-------- Material supplied

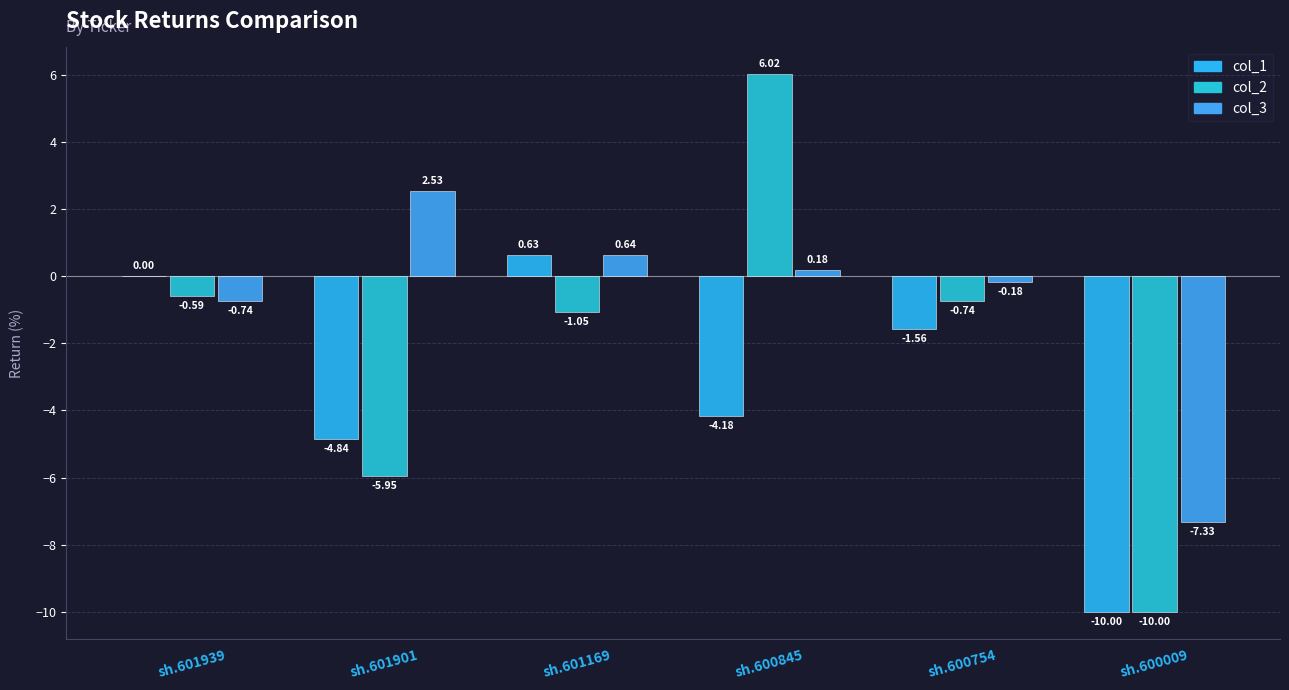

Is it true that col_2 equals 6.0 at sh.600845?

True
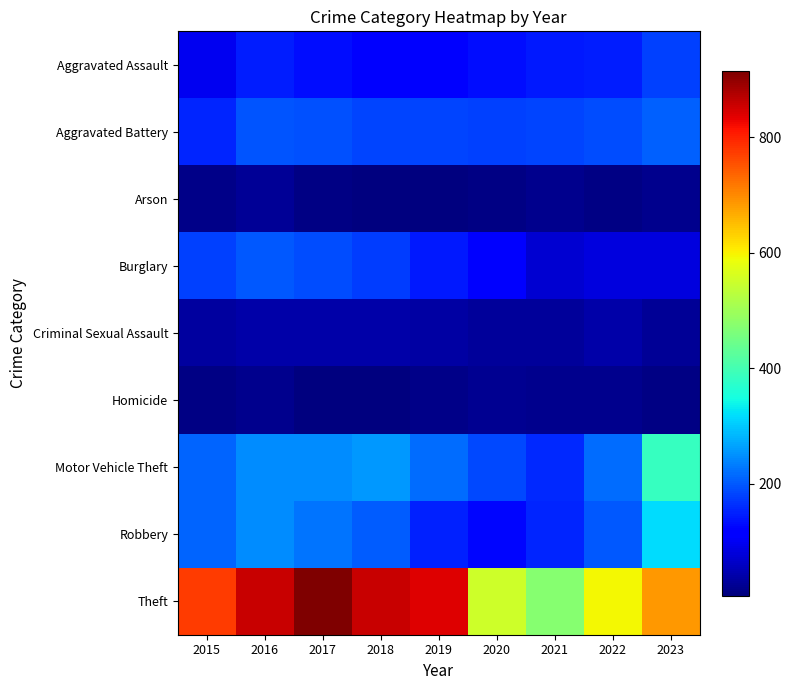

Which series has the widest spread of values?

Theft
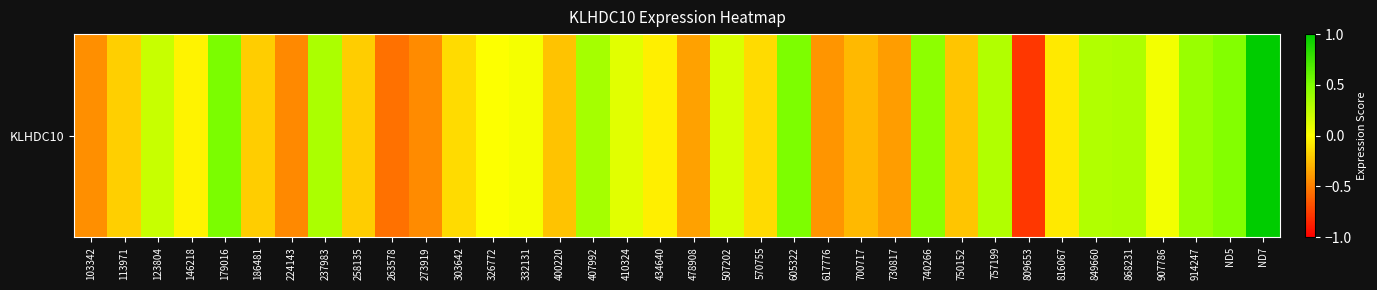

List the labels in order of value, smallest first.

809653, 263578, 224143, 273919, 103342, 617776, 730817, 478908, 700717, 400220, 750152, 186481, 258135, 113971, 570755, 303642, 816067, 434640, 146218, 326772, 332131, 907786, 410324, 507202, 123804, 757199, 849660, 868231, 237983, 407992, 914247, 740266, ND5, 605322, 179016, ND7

----------------
-------- Material supplied

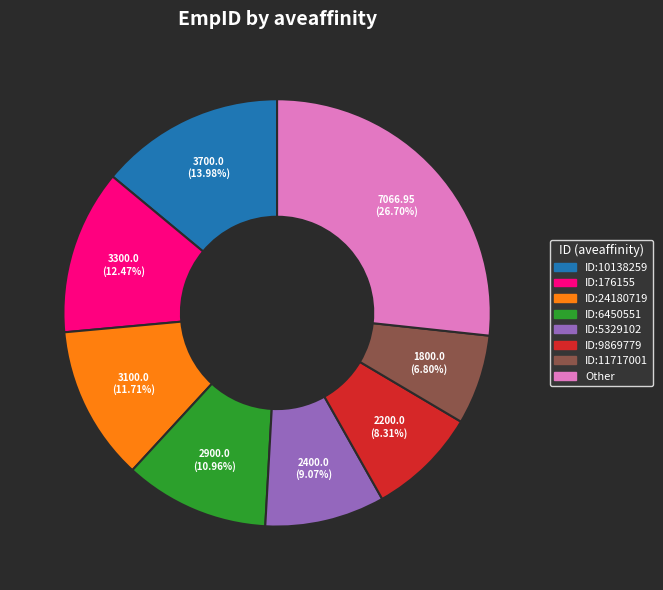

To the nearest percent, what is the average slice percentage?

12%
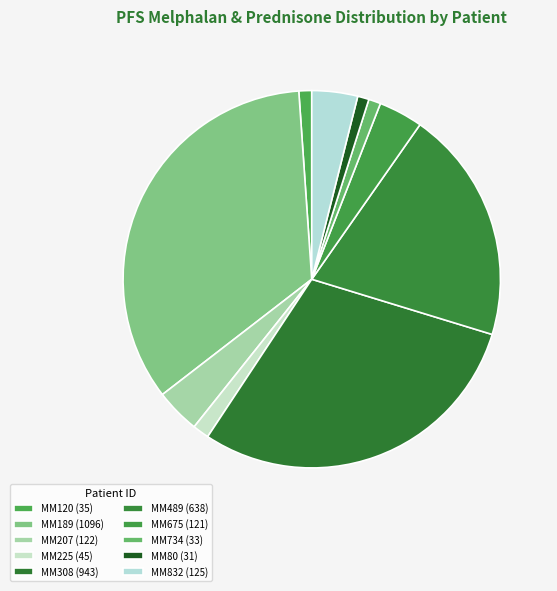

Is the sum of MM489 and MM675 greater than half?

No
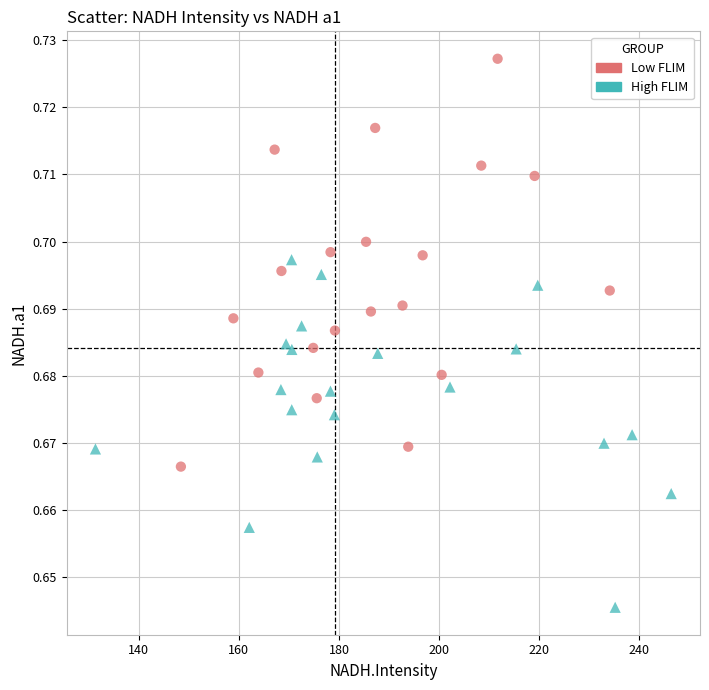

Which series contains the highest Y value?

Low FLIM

----------------
-------- Material supplied

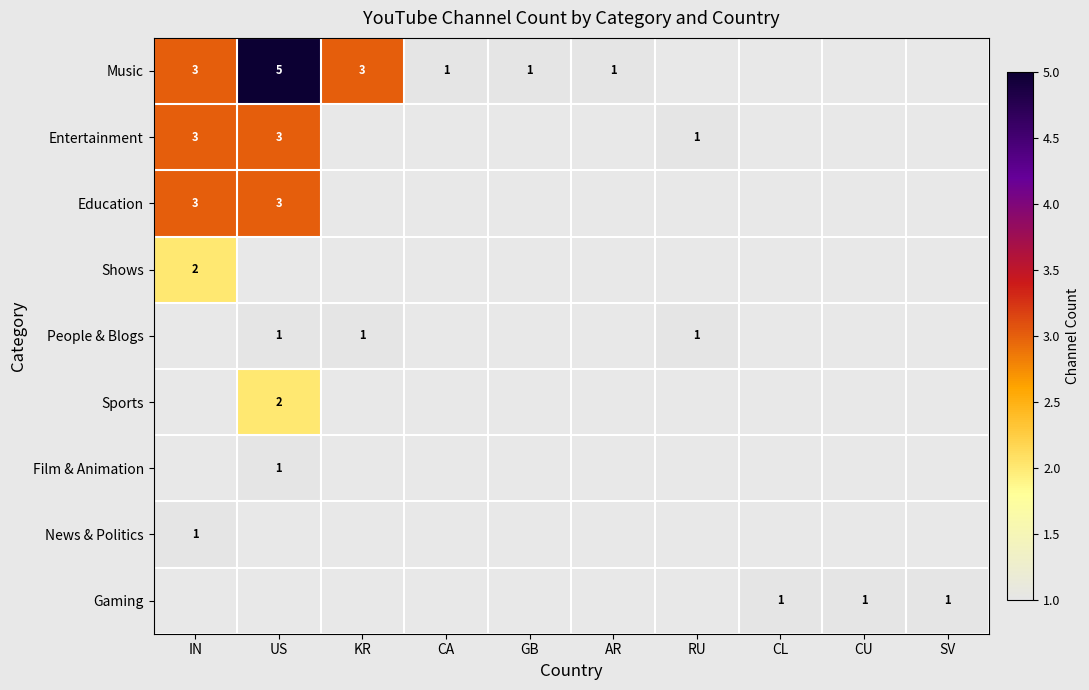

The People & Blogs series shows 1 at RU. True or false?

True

----------------

Work item: Copy out the material again from the line with "Which series has the widest spread of values?" to the line with "List the labels", including both of those lines, and leave the pictures out.

Response:
Which series has the widest spread of values?

Theft

List the labels in order of value, smallest first.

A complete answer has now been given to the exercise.